這裏是E的矢量化版本。它取代了for-loop和標量運算與NumPy broadcasting和基於陣列的算術:
def alt_E(x):
x = x[:, None]
z = pi * (np.exp(-lamb) * (lamb**x))/special.factorial(x)
denom = z.sum(axis=1)[:, None]
z /= denom
return z
我跑em.py獲得意義的x,lamb,pi,n和k的典型大小。

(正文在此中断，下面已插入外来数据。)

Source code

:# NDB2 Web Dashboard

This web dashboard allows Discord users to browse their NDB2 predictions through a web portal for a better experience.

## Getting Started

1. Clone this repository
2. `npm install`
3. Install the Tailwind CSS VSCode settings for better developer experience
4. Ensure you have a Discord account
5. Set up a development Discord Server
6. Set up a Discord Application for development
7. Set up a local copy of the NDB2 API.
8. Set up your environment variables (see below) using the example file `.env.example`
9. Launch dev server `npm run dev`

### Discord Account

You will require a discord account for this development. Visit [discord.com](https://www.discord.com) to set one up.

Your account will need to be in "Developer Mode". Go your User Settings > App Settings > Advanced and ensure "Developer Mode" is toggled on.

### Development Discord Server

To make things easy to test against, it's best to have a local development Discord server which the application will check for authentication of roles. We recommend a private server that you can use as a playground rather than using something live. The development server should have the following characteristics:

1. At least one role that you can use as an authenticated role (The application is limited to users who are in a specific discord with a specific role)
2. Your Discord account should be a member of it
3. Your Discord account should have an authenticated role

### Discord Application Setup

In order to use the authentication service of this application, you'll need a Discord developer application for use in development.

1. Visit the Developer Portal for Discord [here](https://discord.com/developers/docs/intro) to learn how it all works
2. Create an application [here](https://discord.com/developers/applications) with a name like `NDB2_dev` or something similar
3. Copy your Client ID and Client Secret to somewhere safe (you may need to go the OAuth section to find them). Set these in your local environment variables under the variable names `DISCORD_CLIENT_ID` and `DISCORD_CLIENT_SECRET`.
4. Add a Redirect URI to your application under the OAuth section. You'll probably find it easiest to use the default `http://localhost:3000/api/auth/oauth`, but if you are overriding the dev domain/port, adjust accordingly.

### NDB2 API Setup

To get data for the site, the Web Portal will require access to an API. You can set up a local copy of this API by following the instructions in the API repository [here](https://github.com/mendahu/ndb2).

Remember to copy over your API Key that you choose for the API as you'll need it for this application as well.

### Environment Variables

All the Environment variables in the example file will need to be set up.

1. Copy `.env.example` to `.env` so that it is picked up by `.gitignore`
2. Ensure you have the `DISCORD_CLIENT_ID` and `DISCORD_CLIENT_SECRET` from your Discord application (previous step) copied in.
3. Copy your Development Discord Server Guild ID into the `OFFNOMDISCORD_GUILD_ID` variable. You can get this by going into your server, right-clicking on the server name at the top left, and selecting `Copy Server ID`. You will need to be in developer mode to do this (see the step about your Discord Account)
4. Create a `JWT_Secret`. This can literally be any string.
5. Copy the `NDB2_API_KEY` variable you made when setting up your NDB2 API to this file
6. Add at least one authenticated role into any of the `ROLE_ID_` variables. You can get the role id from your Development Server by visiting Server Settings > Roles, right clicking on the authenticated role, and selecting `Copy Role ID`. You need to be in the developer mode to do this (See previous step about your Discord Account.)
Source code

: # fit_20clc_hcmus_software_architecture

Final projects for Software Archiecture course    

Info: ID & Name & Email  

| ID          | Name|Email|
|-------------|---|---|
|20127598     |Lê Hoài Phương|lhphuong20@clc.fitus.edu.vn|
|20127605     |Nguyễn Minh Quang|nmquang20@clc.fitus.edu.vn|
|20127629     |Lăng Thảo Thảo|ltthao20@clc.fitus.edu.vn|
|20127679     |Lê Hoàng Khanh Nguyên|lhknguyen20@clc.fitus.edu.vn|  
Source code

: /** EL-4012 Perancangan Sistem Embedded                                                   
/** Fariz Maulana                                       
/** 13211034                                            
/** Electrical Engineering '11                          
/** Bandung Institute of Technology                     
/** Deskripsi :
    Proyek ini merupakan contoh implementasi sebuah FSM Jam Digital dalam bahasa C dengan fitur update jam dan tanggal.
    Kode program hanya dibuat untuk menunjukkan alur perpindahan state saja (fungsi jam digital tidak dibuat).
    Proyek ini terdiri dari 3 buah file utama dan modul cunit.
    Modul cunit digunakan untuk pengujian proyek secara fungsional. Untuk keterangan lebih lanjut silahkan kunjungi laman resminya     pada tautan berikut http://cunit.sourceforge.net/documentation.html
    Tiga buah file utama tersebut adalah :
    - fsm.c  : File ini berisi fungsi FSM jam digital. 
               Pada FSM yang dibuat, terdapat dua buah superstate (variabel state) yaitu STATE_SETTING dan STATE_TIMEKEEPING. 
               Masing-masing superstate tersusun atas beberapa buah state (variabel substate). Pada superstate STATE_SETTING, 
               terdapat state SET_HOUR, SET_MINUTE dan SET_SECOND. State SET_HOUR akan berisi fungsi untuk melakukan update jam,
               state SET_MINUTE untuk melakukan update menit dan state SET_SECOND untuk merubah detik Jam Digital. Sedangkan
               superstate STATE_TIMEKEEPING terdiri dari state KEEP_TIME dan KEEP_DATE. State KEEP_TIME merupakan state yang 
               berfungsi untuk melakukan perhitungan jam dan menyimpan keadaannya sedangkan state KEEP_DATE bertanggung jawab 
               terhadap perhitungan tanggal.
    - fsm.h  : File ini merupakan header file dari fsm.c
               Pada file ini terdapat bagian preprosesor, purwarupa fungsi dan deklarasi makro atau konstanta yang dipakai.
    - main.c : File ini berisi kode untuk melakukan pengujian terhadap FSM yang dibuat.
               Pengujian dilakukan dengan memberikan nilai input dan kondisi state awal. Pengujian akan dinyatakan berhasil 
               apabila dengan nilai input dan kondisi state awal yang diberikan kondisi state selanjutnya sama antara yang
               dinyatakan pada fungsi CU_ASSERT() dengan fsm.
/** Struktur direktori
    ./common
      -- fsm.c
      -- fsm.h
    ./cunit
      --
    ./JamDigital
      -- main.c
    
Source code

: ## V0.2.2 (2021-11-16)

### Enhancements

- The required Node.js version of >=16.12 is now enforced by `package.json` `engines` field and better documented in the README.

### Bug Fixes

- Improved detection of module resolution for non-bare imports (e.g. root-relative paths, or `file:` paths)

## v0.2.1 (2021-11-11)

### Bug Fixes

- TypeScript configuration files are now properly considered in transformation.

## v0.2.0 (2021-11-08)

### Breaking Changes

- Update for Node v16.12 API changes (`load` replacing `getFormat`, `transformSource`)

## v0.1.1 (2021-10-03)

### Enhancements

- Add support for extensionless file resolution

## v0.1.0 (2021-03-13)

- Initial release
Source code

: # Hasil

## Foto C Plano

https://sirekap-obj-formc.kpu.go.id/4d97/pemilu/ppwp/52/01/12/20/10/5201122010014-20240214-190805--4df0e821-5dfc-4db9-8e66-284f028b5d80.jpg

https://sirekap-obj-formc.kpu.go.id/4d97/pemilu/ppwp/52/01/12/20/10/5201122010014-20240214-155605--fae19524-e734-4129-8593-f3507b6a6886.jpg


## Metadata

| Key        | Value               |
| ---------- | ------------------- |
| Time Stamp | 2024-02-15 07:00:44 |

在這種規模的數據, alt_E約120倍比E快:
In [32]: %timeit E(x)
100 loops, best of 3: 11.5 ms per loop
In [33]: %timeit alt_E(x)
10000 loops, best of 3: 94.7 µs per loop
In [34]: 11500/94.7
Out[34]: 121.43611404435057
這是我使用的基準設置:
import math
import numpy as np
import scipy.special as special
def alt_E(x):
x = x[:, None]
z = pi * (np.exp(-lamb) * (lamb**x))/special.factorial(x)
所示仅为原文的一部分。